_Problem to solve_: Copy the records from their start through the line containing "tone curve: curves: ch0 [(0, 0.029)", substituting "processed" for every "developed" and leaving everything else unchanged.

>>>>>

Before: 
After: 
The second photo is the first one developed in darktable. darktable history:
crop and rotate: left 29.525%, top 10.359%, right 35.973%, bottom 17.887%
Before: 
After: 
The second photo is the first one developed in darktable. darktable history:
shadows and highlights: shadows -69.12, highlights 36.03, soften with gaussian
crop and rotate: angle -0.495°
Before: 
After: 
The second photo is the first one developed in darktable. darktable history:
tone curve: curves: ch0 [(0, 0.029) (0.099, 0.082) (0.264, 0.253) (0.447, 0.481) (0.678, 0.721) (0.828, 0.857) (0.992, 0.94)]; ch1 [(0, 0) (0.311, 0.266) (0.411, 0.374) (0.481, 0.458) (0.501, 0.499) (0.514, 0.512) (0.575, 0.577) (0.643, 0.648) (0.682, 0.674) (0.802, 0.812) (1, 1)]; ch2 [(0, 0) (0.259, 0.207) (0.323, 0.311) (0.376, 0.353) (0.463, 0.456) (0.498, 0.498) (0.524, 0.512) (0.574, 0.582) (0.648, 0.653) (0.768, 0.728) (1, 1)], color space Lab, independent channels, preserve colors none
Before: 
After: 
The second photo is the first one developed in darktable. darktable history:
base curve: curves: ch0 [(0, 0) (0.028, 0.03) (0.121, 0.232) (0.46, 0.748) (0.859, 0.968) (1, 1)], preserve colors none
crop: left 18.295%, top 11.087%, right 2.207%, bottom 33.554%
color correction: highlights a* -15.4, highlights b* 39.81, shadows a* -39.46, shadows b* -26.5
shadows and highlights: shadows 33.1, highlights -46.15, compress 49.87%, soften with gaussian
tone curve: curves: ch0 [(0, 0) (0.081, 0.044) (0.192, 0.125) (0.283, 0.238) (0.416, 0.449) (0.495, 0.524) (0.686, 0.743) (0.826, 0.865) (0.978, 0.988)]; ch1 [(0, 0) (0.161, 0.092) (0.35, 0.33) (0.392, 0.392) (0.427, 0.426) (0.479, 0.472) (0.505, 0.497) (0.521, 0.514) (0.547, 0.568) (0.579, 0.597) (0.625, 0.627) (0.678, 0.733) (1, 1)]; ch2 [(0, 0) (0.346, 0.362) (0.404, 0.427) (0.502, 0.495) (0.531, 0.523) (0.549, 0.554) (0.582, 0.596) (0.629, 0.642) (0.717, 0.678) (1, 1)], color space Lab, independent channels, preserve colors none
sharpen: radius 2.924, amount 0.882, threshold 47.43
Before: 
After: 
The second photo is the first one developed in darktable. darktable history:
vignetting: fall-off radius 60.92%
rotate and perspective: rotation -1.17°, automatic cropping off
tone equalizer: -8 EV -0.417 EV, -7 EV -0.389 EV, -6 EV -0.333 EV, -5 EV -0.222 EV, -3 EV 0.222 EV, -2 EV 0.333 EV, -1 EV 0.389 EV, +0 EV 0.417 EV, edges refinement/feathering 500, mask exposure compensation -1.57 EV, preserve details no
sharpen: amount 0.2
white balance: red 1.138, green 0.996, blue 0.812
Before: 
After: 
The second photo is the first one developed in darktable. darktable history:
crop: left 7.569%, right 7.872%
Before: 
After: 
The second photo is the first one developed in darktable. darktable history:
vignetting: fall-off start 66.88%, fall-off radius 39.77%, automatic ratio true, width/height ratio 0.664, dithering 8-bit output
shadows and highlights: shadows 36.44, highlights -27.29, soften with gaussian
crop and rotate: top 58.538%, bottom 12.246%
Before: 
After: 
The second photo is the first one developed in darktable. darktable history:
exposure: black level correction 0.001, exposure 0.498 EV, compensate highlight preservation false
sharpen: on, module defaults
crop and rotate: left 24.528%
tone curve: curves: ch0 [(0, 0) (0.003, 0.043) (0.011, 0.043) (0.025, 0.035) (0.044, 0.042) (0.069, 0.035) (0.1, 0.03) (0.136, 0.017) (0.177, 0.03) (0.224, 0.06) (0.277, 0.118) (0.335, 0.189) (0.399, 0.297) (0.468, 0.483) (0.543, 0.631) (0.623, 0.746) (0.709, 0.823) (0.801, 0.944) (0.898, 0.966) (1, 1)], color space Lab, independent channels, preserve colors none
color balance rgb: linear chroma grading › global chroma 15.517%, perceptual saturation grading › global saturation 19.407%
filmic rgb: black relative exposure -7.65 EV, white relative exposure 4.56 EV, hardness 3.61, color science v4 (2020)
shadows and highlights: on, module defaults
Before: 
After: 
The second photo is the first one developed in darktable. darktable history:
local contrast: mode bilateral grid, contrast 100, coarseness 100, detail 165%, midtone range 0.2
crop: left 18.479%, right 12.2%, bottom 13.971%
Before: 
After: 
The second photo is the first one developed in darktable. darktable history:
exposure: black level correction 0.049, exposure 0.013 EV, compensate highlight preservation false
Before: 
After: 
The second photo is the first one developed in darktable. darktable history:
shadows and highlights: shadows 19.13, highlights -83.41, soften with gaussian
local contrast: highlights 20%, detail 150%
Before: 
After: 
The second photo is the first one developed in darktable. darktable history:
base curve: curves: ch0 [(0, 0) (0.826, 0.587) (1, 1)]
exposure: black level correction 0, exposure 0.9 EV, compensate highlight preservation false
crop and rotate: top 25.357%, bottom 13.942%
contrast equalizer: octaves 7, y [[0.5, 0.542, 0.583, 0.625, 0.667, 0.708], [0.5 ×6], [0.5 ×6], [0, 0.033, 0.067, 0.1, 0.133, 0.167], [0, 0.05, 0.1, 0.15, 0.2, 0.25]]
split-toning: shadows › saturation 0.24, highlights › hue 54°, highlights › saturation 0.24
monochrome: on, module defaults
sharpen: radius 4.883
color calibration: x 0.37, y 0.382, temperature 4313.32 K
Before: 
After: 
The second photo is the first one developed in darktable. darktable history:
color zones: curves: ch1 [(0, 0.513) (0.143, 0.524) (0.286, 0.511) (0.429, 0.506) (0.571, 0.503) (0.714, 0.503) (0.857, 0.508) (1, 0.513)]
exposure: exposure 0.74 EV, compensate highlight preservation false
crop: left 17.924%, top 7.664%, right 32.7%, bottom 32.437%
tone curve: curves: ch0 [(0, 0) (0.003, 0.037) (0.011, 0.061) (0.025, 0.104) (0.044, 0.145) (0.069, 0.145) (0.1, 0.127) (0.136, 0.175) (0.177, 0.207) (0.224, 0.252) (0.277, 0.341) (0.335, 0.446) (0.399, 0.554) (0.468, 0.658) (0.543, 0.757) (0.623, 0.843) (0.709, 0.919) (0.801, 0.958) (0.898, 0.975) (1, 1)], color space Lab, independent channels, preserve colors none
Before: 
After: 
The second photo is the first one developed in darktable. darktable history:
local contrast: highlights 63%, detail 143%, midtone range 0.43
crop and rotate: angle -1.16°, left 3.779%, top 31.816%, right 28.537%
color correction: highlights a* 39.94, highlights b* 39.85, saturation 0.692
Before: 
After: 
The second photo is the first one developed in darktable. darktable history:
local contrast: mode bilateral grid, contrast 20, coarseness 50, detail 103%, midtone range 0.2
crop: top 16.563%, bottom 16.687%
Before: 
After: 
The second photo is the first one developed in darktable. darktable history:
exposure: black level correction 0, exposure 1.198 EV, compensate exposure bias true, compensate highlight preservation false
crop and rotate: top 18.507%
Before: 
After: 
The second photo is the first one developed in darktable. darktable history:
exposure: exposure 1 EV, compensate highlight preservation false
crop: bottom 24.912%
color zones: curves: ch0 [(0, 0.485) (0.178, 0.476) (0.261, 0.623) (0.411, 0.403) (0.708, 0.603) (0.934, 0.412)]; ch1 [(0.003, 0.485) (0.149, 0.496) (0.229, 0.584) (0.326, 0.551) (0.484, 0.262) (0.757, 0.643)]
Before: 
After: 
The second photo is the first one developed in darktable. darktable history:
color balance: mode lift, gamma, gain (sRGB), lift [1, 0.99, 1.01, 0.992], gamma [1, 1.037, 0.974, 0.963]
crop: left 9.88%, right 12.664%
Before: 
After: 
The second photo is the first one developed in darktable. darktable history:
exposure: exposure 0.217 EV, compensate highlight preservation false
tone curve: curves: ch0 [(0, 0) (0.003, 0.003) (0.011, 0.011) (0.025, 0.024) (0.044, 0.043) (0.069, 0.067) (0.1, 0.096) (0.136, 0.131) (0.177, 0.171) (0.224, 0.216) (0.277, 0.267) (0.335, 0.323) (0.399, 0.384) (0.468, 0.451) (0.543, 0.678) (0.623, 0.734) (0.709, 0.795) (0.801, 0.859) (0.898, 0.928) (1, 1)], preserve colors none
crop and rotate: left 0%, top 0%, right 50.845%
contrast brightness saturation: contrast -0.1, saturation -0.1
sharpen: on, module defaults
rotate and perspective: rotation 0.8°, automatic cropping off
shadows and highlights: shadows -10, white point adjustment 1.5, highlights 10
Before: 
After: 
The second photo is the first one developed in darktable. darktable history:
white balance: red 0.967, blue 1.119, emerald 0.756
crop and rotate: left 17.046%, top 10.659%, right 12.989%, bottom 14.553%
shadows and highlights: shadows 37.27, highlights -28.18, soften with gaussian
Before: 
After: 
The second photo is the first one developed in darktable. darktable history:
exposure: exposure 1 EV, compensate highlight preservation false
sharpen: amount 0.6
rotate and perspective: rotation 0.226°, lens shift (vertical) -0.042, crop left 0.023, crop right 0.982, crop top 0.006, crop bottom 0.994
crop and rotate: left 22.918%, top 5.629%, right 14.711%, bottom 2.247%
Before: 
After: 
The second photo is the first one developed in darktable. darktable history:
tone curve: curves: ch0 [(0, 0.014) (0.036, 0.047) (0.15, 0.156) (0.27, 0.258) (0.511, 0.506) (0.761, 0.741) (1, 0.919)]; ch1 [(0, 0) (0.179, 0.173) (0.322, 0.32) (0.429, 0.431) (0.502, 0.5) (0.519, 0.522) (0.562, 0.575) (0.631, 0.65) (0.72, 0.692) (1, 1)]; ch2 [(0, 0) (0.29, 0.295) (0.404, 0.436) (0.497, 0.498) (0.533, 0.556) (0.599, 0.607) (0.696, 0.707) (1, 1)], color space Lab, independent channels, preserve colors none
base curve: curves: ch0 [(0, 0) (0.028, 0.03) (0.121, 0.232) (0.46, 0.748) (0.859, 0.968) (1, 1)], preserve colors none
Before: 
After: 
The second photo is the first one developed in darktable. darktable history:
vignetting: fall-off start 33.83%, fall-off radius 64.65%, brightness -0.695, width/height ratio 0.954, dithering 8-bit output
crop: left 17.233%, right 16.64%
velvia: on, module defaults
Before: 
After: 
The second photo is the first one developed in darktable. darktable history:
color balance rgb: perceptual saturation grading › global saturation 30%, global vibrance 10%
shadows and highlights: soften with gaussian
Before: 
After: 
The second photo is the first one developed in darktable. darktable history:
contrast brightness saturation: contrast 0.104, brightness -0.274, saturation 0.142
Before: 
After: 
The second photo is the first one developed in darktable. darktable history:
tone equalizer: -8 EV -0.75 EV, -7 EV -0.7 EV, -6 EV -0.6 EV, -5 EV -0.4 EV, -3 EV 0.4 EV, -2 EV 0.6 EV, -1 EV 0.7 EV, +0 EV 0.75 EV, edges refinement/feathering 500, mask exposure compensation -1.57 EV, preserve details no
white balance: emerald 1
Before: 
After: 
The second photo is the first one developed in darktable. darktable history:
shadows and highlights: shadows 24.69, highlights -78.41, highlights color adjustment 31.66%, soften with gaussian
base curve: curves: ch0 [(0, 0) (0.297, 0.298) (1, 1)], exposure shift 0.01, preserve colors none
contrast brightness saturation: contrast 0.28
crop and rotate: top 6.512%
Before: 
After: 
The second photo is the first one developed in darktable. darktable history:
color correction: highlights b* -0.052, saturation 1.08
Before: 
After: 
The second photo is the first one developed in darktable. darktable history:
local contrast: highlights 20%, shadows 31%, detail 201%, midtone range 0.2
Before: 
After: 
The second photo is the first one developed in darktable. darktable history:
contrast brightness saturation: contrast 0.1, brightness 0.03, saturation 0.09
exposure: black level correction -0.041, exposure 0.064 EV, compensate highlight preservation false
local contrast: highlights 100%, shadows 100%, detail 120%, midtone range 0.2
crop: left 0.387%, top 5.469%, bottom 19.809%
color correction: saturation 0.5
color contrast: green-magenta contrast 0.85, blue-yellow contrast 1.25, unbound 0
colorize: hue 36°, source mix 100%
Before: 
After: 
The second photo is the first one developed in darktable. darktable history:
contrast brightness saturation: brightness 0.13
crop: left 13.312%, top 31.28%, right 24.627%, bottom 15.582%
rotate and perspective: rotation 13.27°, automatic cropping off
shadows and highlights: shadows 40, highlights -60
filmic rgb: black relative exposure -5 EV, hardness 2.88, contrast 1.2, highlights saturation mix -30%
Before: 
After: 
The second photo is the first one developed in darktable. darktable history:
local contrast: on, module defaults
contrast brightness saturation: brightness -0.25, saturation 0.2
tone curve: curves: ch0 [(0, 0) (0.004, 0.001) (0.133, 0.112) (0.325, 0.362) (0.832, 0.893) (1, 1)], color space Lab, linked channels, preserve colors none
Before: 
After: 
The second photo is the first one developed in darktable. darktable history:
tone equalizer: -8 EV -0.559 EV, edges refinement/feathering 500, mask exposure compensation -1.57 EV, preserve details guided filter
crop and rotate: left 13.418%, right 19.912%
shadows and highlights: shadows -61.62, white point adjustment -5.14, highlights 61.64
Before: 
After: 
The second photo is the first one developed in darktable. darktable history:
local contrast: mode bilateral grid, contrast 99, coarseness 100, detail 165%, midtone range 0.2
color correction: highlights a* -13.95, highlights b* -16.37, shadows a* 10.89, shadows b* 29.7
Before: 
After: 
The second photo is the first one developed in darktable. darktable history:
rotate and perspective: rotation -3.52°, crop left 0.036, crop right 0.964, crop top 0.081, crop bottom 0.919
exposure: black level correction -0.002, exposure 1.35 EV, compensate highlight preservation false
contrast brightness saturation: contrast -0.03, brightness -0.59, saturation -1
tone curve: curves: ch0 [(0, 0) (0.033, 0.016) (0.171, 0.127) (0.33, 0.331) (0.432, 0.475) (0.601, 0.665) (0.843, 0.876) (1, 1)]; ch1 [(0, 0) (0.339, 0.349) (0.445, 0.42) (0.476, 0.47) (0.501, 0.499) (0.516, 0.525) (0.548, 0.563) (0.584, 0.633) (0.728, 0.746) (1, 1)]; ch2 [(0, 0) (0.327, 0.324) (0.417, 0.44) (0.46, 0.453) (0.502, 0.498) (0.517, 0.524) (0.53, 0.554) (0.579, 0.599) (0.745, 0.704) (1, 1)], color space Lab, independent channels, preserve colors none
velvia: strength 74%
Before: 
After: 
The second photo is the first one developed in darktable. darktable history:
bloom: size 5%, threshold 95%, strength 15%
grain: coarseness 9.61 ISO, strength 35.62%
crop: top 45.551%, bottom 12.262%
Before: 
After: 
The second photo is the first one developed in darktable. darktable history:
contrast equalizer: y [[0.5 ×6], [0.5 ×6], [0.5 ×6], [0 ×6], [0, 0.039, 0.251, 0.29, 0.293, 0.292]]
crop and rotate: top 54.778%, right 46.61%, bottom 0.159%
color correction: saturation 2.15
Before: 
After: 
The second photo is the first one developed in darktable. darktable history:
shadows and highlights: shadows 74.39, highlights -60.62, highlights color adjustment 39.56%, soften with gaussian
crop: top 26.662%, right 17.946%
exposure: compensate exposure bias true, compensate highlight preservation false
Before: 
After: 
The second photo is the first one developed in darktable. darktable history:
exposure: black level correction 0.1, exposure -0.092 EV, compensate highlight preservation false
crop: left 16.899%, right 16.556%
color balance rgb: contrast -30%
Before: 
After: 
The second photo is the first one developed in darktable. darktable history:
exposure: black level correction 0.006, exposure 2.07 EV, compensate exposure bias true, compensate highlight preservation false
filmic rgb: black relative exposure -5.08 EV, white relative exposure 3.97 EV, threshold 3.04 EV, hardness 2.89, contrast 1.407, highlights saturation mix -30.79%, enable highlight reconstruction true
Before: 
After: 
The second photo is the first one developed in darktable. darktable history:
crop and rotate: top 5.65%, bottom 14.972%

<<<<<

_The reply_:
Before: 
After: 
The second photo is the first one processed in darktable. darktable history:
crop and rotate: left 29.525%, top 10.359%, right 35.973%, bottom 17.887%
Before: 
After: 
The second photo is the first one processed in darktable. darktable history:
shadows and highlights: shadows -69.12, highlights 36.03, soften with gaussian
crop and rotate: angle -0.495°
Before: 
After: 
The second photo is the first one processed in darktable. darktable history:
tone curve: curves: ch0 [(0, 0.029) (0.099, 0.082) (0.264, 0.253) (0.447, 0.481) (0.678, 0.721) (0.828, 0.857) (0.992, 0.94)]; ch1 [(0, 0) (0.311, 0.266) (0.411, 0.374) (0.481, 0.458) (0.501, 0.499) (0.514, 0.512) (0.575, 0.577) (0.643, 0.648) (0.682, 0.674) (0.802, 0.812) (1, 1)]; ch2 [(0, 0) (0.259, 0.207) (0.323, 0.311) (0.376, 0.353) (0.463, 0.456) (0.498, 0.498) (0.524, 0.512) (0.574, 0.582) (0.648, 0.653) (0.768, 0.728) (1, 1)], color space Lab, independent channels, preserve colors none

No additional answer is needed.